__TASK STATEMENT__.
Produce a copy of every line in the records that holds the string "money".

__SOURCE INFORMATION__.
# # # # # # #

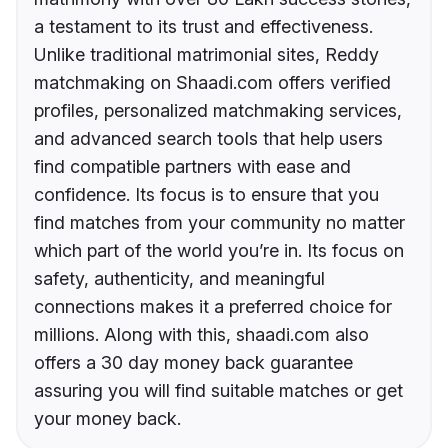
a testament to its trust and effectiveness.
Unlike traditional matrimonial sites, Reddy
matchmaking on Shaadi.com offers verified
profiles, personalized matchmaking services,
and advanced search tools that help users
find compatible partners with ease and
confidence. Its focus is to ensure that you
find matches from your community no matter
which part of the world you’re in. Its focus on
safety, authenticity, and meaningful
connections makes it a preferred choice for
millions. Along with this, shaadi.com also
offers a 30 day money back guarantee
assuring you will find suitable matches or get
your money back.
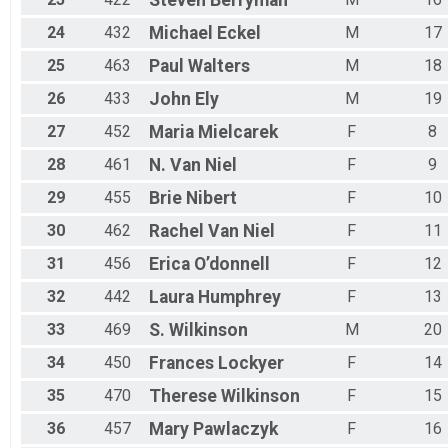
Steven
Berryman
24
432
Michael
Eckel
M
17
25
463
Paul
Walters
M
18
26
433
John
Ely
M
19
27
452
Maria
Mielcarek
F
8
28
461
N.
Van Niel
F
9
29
455
Brie
Nibert
F
10
30
462
Rachel
Van Niel
F
11
31
456
Erica
O’donnell
F
12
32
442
Laura
Humphrey
F
13
33
469
S.
Wilkinson
M
20
34
450
Frances
Lockyer
F
14
35
470
Therese
Wilkinson
F
15
36
457
Mary
Pawlaczyk
F
16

# # # # # # #

__RESPONSE BOX__.
offers a 30 day money back guarantee
your money back.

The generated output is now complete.